Required action A >> In the forum thread below about building a can smoker with a soldering iron, please list every item that the first post says to put into the smoker or into the can.
Required action B >> Extend the soldering-iron smoker thread past its final sentence.

Once you get the can and soldering iron  that you want to use, set the can open end up on a flat surface. Lay the  soldering iron on the same flat surface

butt the tip of the iron up to the can and mark the point where it touch's the can. Drill a hole in the can at this mark just a hair bigger than the tip of the iron. When you get ready to use set the can  and iron in the smoker , push the tip of the iron into the hole , fill the can w/ however much chips you need .

 Plug the iron in and let it smoke. If you get flame ,you can cover the open end of the can w/ foil and punch 5 holes in it w/ ice pick or simular size object.


----------



## monoxide

i didnt drill a hole for the iron i cut half the top off and bent it over then for where the iron goes i used a "church key" idk if that is the right name for it but thats what i was always told to call it. and made a hole in it. it is a little wider then the iron but the way i see it is that will let more air in witch could be a good thing i guess if not i can just close the top part a little.

Extracted entries >>

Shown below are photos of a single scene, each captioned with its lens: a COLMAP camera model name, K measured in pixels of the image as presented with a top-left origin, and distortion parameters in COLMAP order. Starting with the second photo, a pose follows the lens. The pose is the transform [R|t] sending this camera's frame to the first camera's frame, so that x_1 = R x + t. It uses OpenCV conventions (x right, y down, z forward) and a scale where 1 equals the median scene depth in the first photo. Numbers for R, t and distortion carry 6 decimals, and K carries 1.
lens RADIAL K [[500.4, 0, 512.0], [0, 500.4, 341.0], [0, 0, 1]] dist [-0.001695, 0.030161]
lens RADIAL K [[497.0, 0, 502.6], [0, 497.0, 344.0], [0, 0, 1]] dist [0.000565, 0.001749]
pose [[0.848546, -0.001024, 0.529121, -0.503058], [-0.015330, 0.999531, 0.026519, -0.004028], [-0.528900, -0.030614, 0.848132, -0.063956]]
---
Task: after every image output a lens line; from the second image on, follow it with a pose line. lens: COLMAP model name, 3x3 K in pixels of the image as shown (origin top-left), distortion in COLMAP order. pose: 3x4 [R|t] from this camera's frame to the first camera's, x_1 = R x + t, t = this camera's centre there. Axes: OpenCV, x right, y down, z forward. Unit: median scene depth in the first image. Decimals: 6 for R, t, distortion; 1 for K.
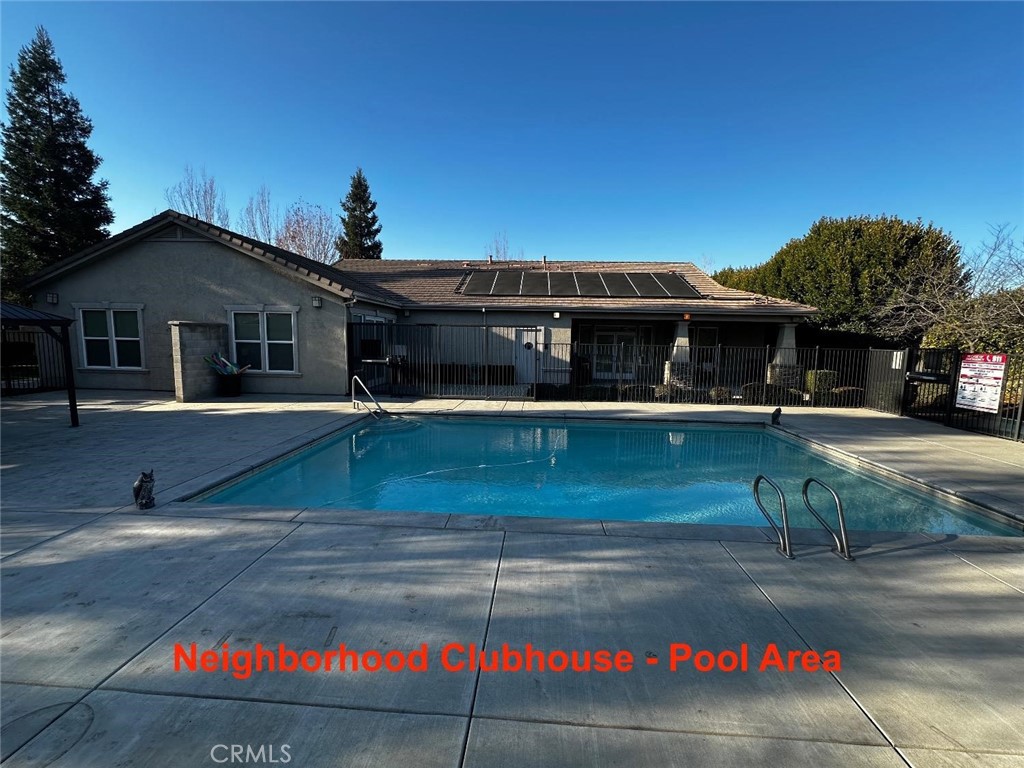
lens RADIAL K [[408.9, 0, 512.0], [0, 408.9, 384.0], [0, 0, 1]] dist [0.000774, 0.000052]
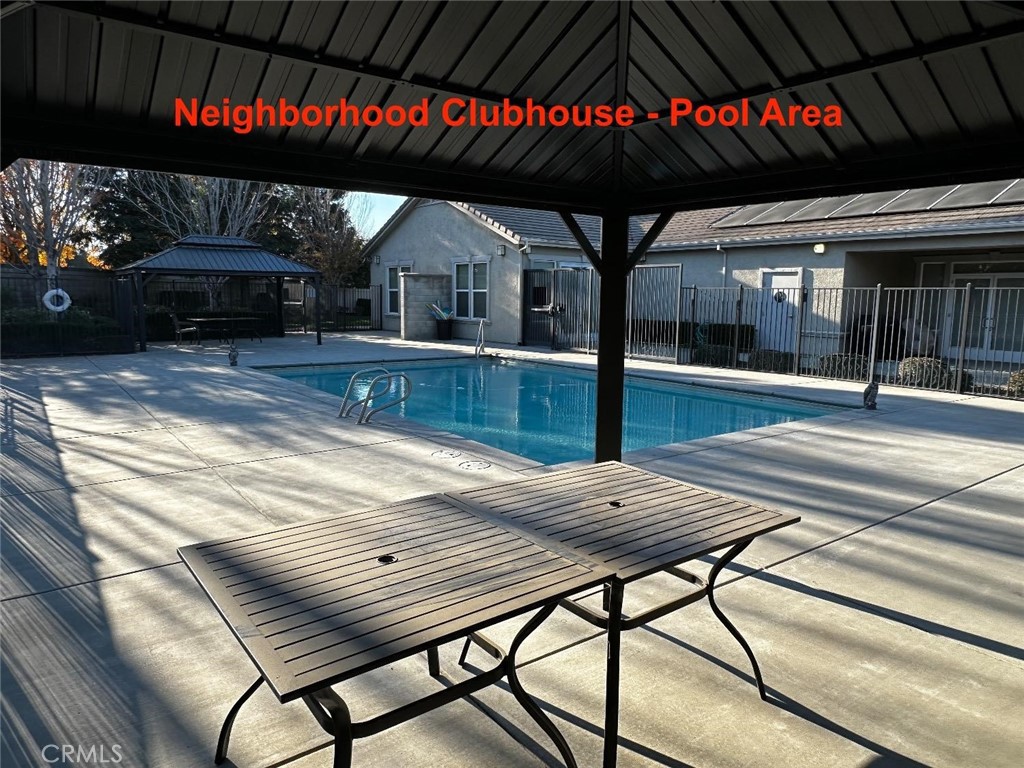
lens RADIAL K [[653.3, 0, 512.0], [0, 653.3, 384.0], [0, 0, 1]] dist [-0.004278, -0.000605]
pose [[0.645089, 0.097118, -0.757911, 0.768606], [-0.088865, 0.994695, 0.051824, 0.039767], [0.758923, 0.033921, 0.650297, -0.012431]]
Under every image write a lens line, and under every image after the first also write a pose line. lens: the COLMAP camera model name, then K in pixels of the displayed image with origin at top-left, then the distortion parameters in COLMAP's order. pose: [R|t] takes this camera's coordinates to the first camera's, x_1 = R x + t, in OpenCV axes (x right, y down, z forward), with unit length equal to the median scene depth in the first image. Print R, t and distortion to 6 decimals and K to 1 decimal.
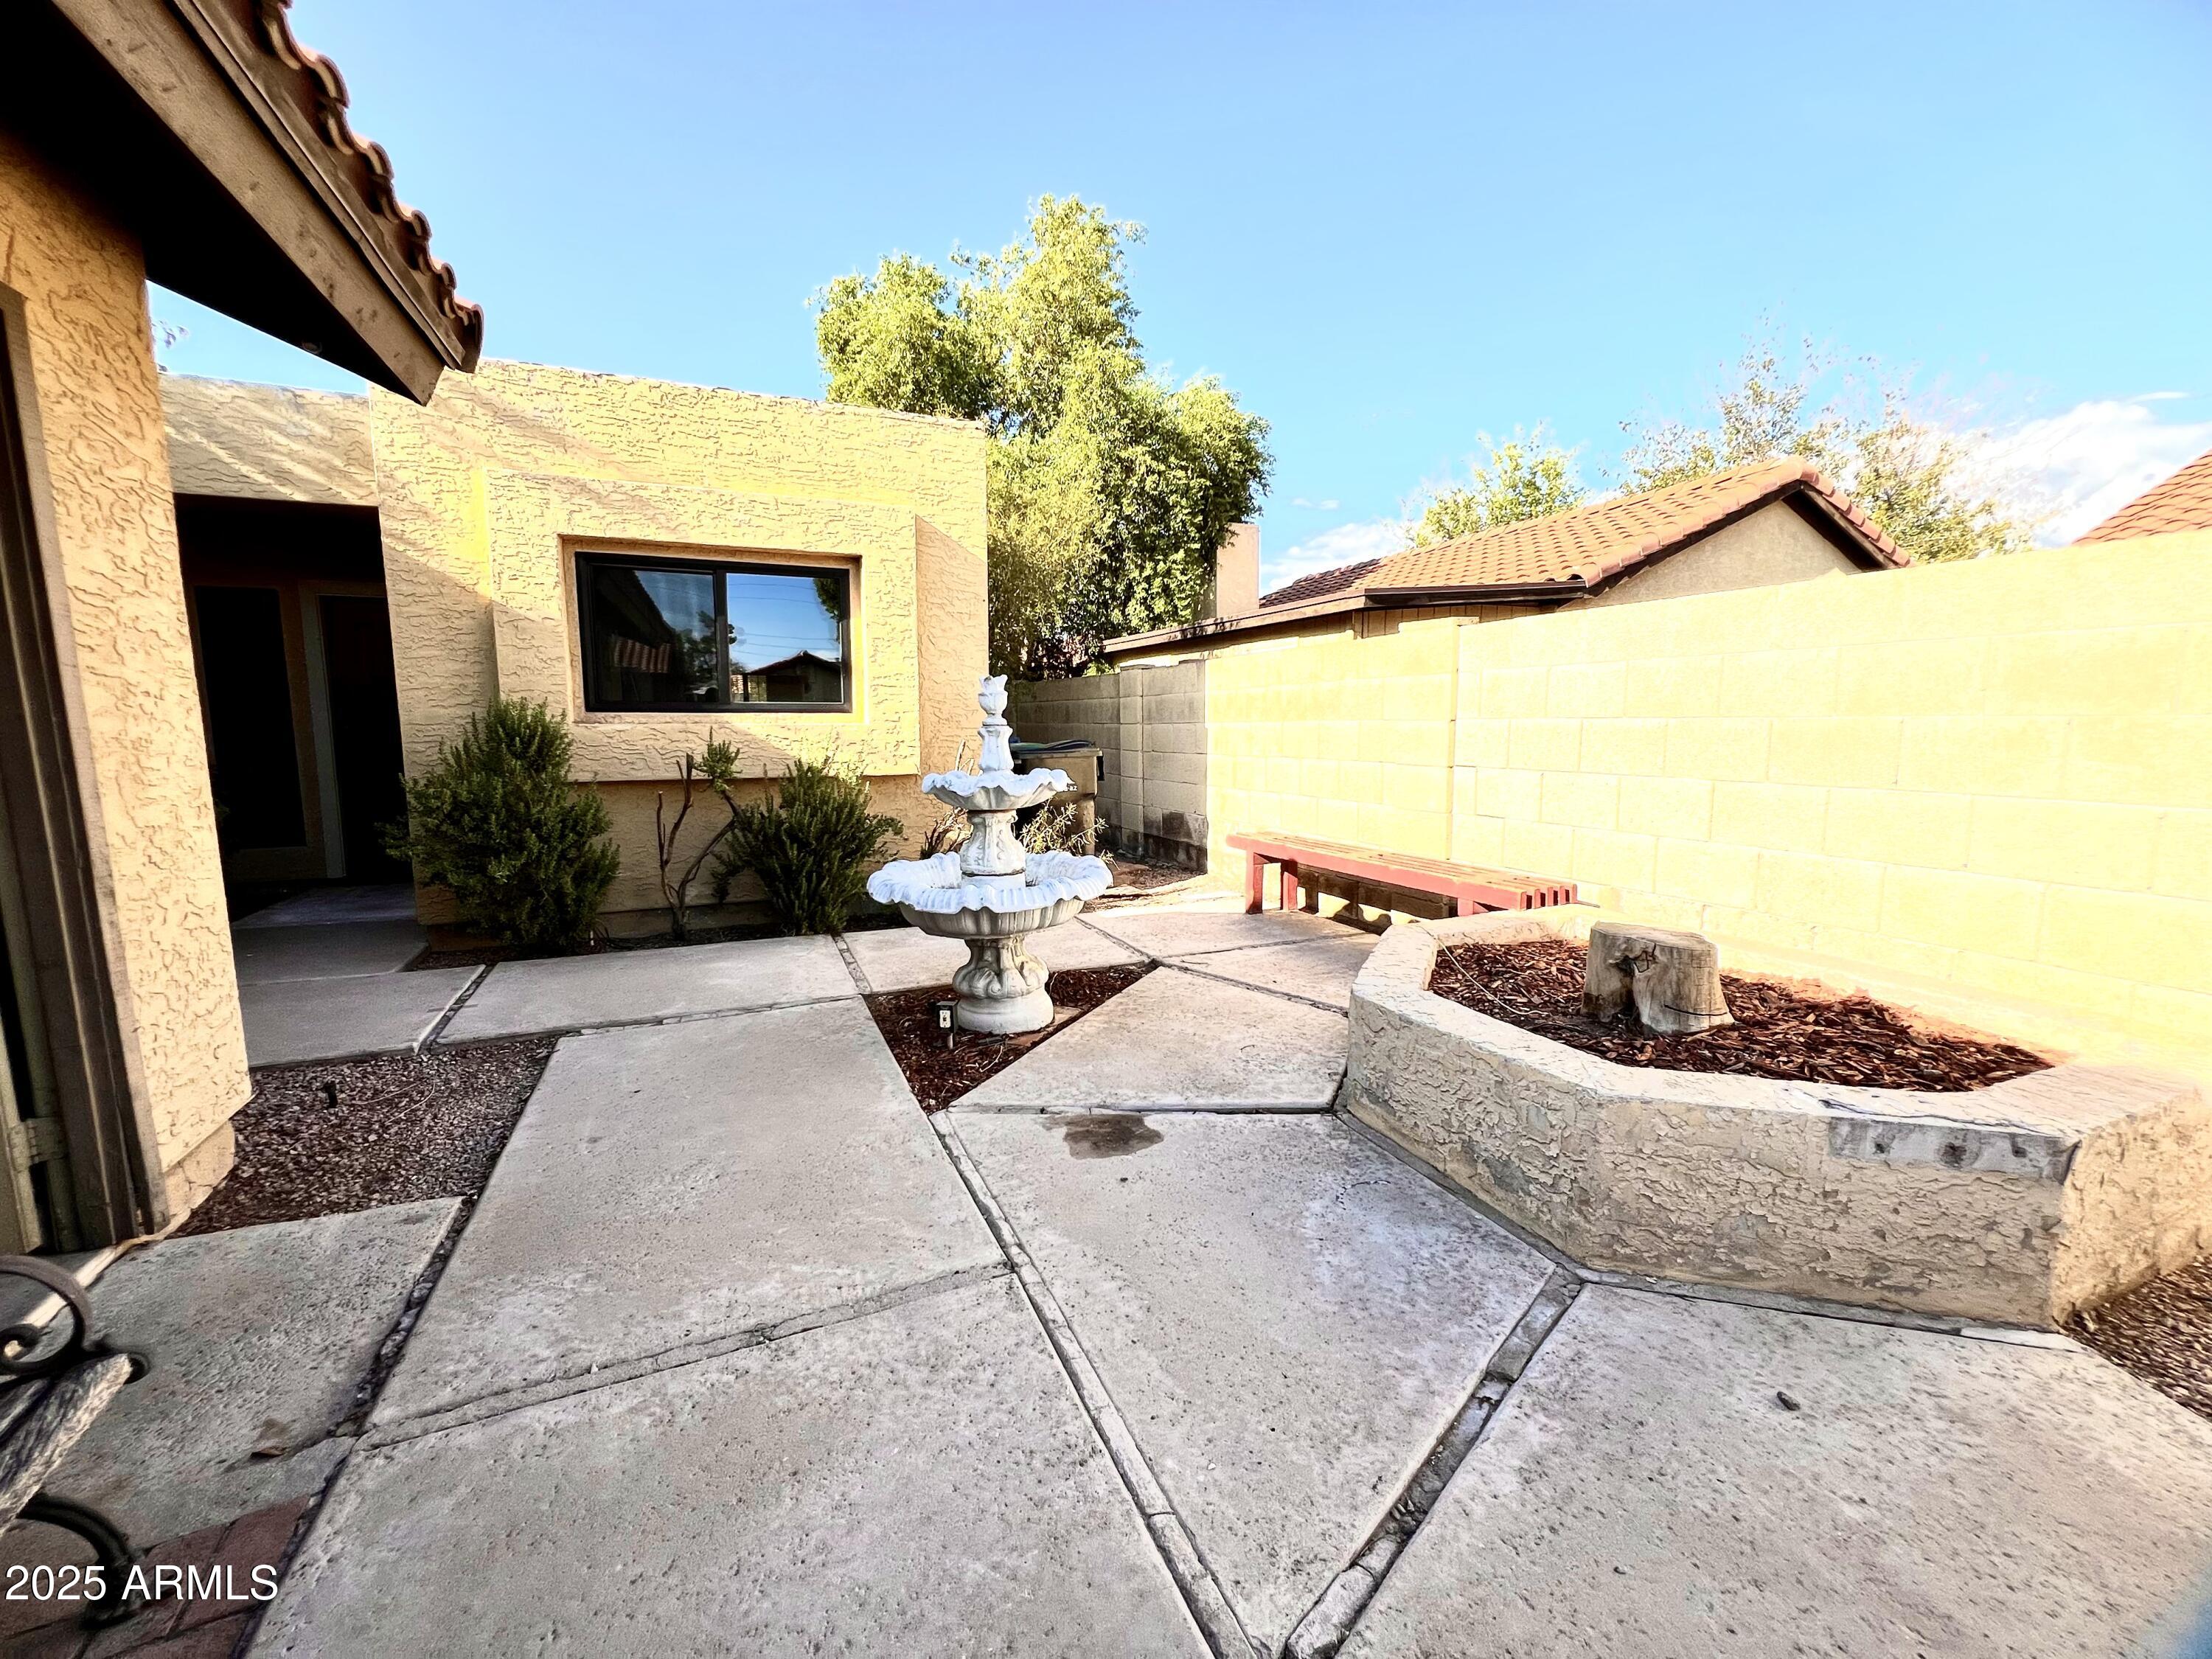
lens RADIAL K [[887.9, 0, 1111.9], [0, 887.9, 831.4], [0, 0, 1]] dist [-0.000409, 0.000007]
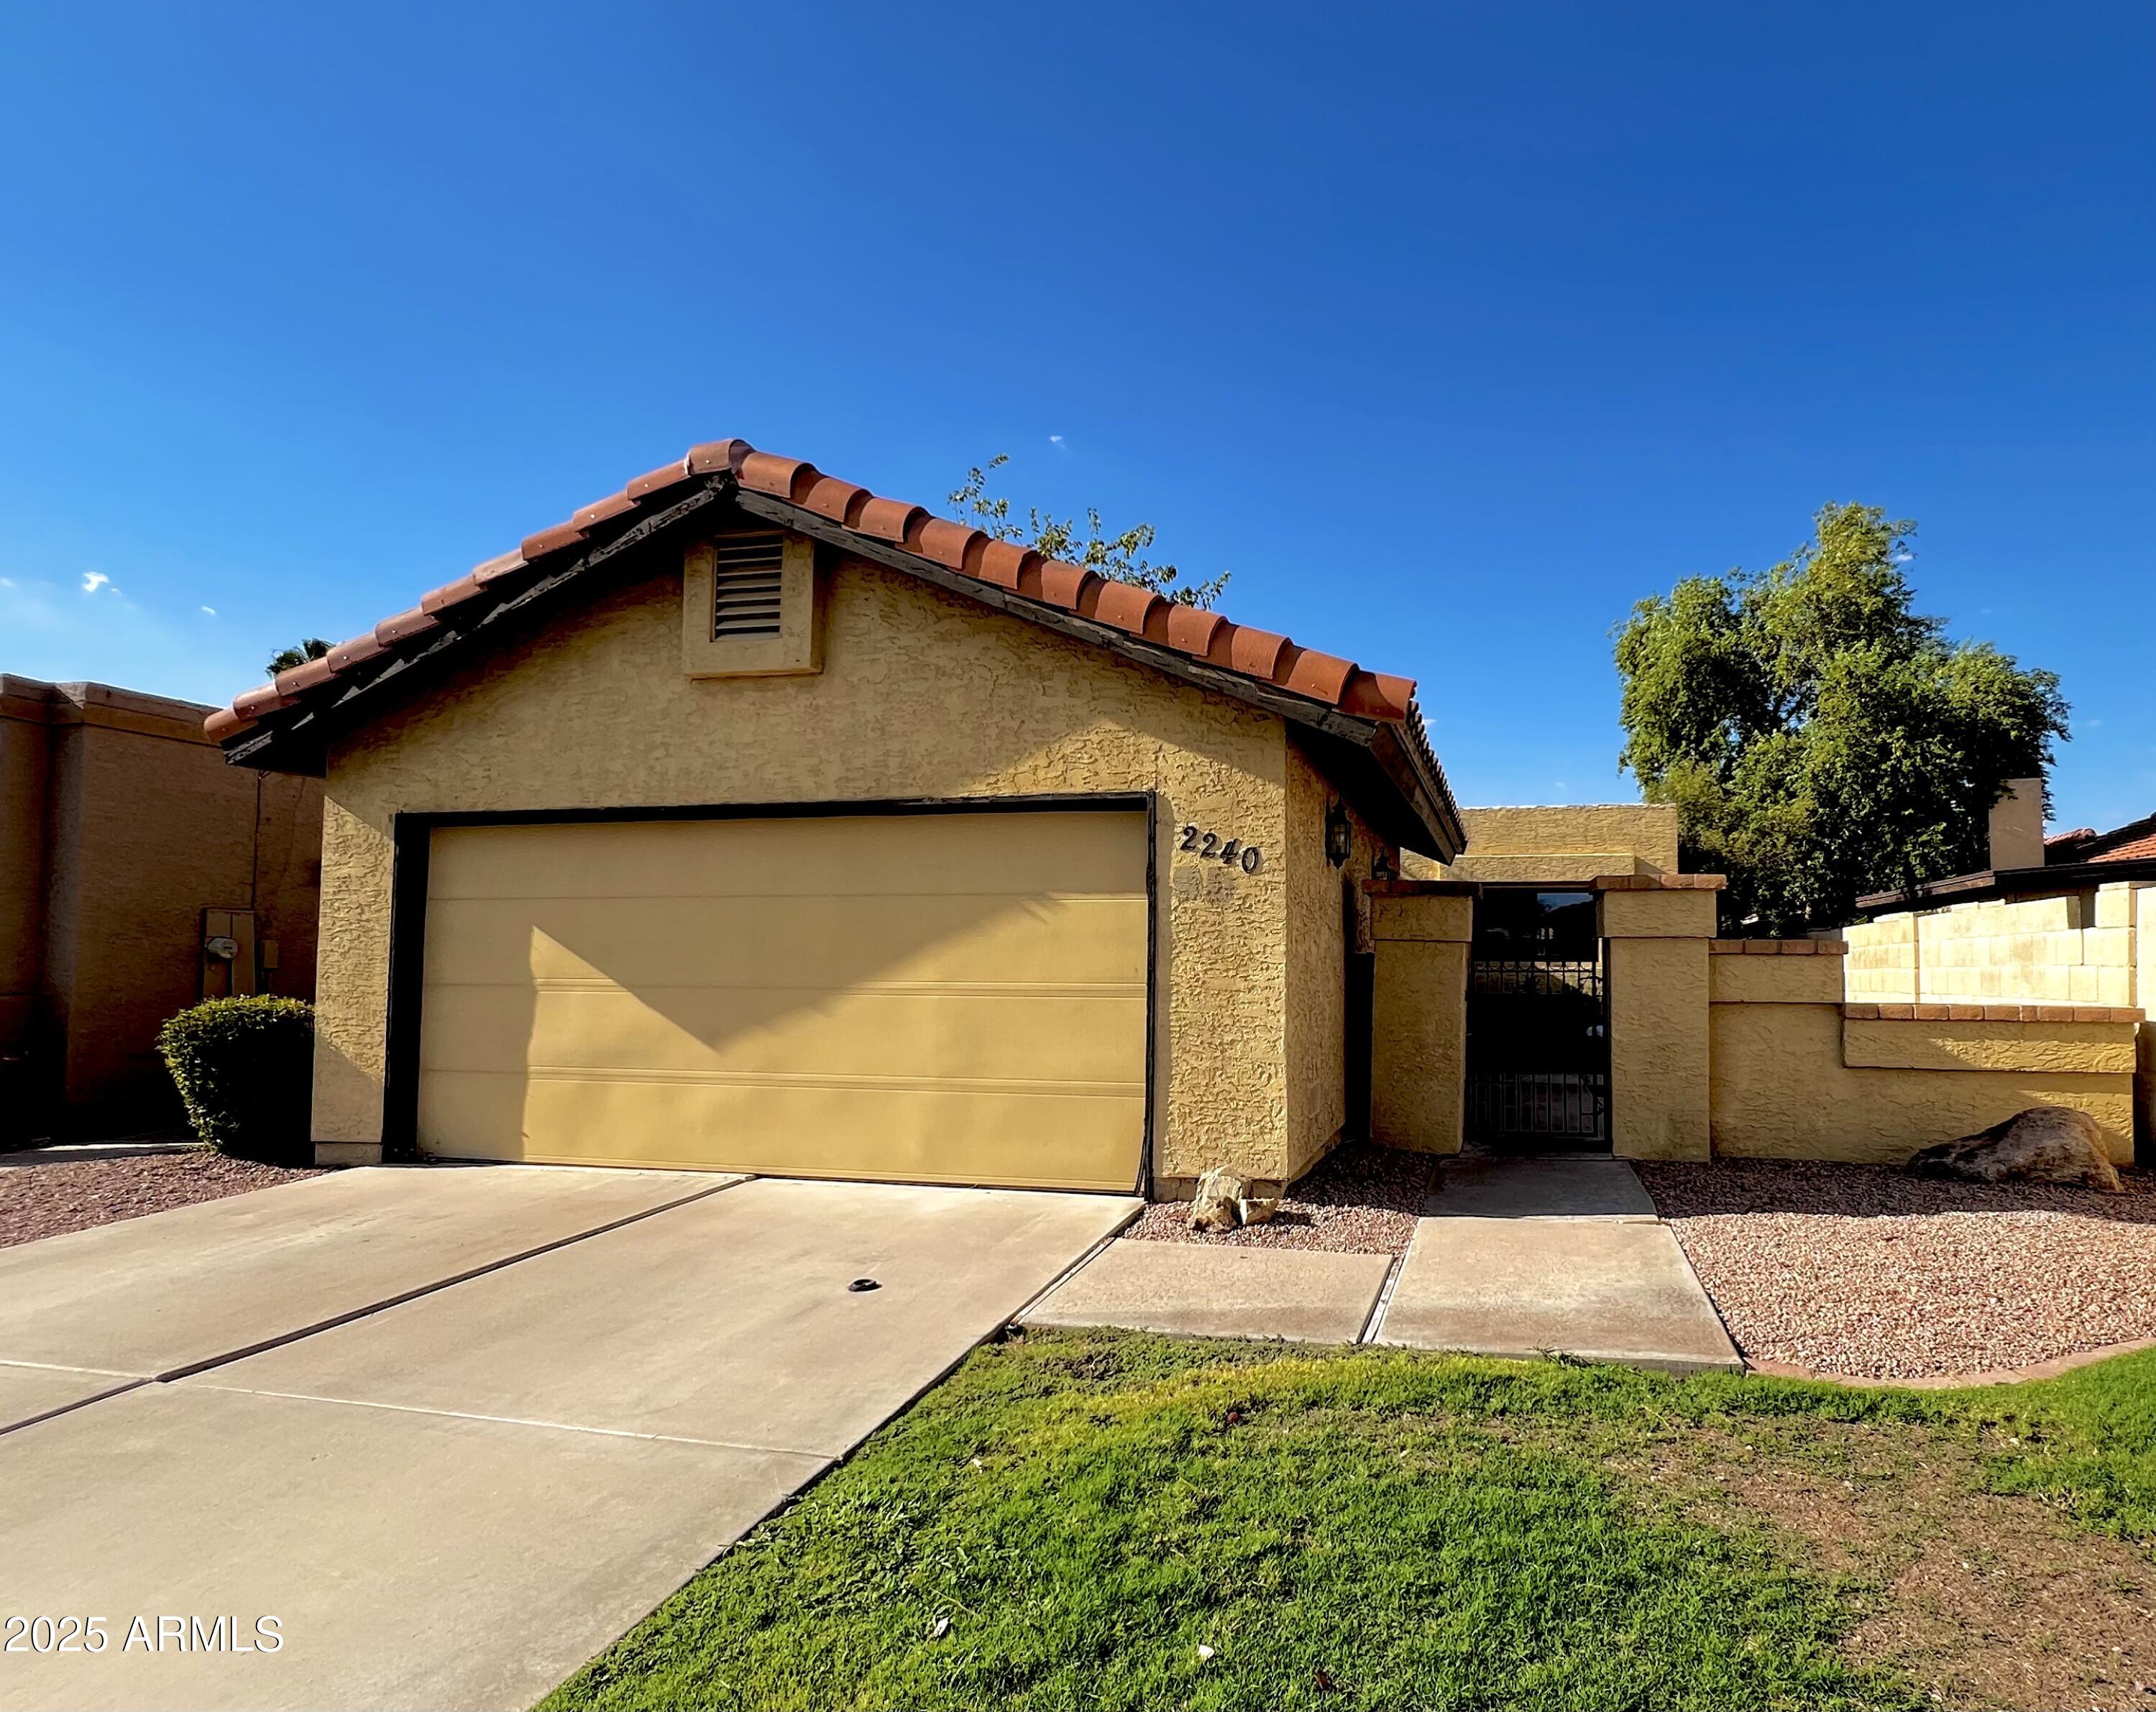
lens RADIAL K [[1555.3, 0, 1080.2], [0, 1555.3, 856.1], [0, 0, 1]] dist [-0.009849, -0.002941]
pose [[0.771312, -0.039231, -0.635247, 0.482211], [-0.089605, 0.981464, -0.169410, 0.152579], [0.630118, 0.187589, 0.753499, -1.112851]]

Exercise result A >> The can, the soldering iron, the chips

Exercise result B >>
----------



## custom99

This is the way I did it for a few months. Worked pretty good.


----------



## monoxide

I'll remake one like that


----------



## shannon127

Necessity is truly the mother of invention.  I have seen some great DIY cold smokers on here.  If I get time this weekend, I will post pics of mine.


----------



## sincronicity

I've been looking at smoke generators for a while in YT and considering purchasing the AMAZN tube.  I did build a tube out of that 1/4" square fencing like used in rabbit cages.  Rolled it up into a tube and secured it with electrical conduit parts.  I read somewhere in the forum that some of you were having trouble keeping their AMAZN tubes lit and how to correct that.   I don't really recall what the solution was, but I am curious about maybe drilling a couple of air vent holes in the bottom of my smoker and placing the fake AMAZN over them for air draw.  Just before I sat down here to write about it, I looked at my Foster's Lager can and wondered if I still had the vents in the bottom of the smoker, could I still do something like drill holes in the bottom of the Foster's for lighting and air draw?  I'd be happy to be able to use both chip or pellet in the can with some success.  I want to preclude opening and refilling my chip tray over the burner more than I'd like to.  I'm not too keen on spending over $100 for a couple pieces of tubing with a pipe nipple and aerator.

I would like to use it for both hot and cold smoke.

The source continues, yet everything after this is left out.